* [About this task]: Would you please transcribe the records below exactly, leaving out the pictures?

* [Records shown]:

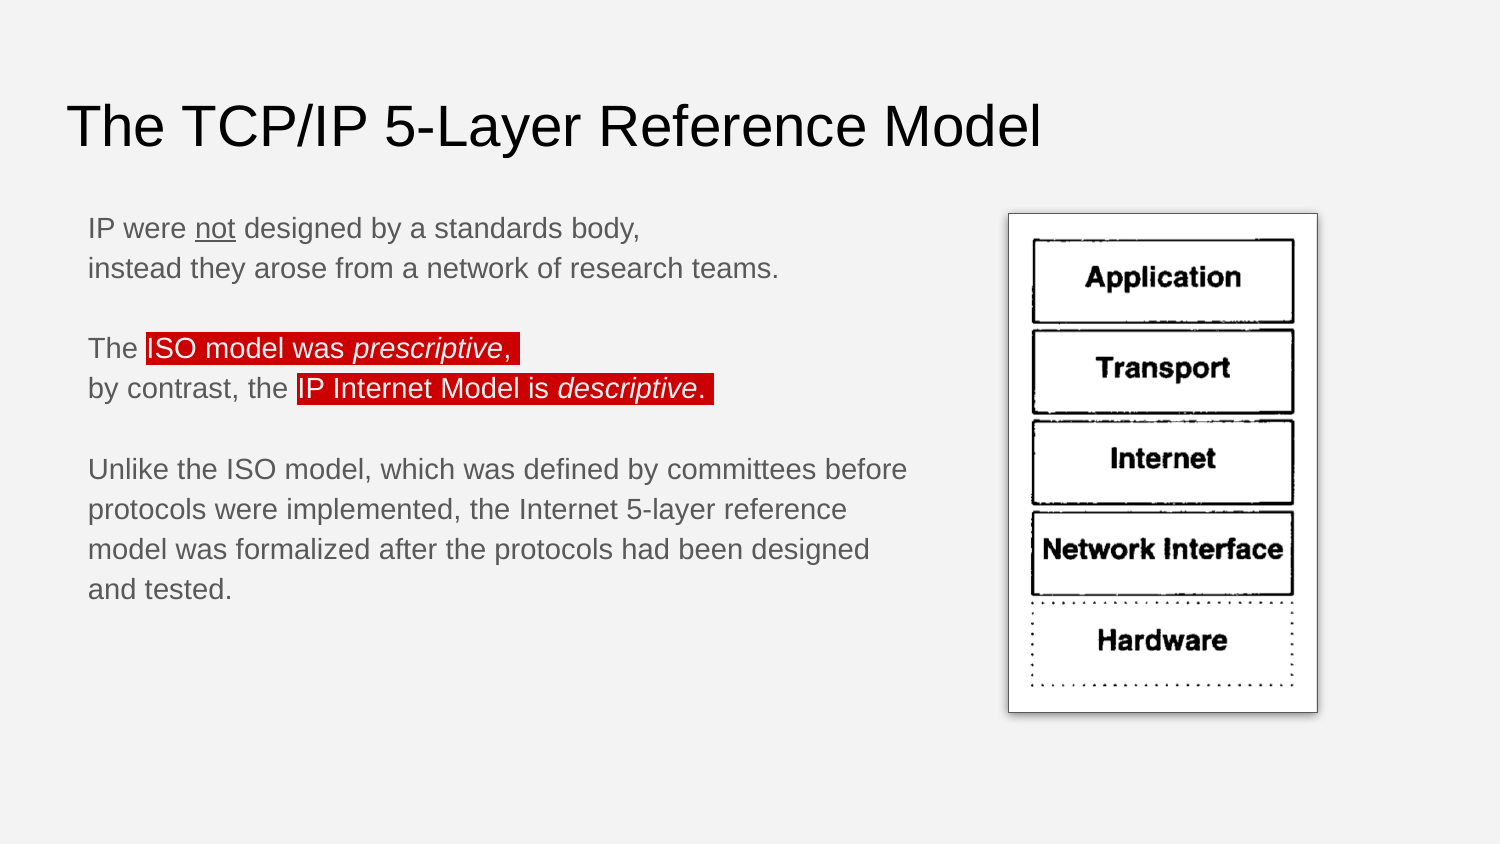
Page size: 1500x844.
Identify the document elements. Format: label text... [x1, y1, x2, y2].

title The TCP/IP 5-Layer Reference Model [51, 72, 1449, 167]
list IP were not designed by a standards body, instead they arose from a network of research teams. The ISO model was prescriptive, by contrast, the IP Internet Model is descriptive. Unlike the ISO model, which was defined by committees before protocols were implemented, the Internet 5-layer reference model was formalized after the protocols had been designed and tested. [72, 189, 933, 750]
picture [1008, 213, 1317, 713]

* [Final answer]:
Page size: 1500x844.
Identify the document elements. Format: label text... [x1, y1, x2, y2].

title The TCP/IP 5-Layer Reference Model [51, 72, 1449, 167]
list IP were not designed by a standards body, instead they arose from a network of research teams. The ISO model was prescriptive, by contrast, the IP Internet Model is descriptive. Unlike the ISO model, which was defined by committees before protocols were implemented, the Internet 5-layer reference model was formalized after the protocols had been designed and tested. [72, 189, 933, 750]
picture [1008, 213, 1317, 713]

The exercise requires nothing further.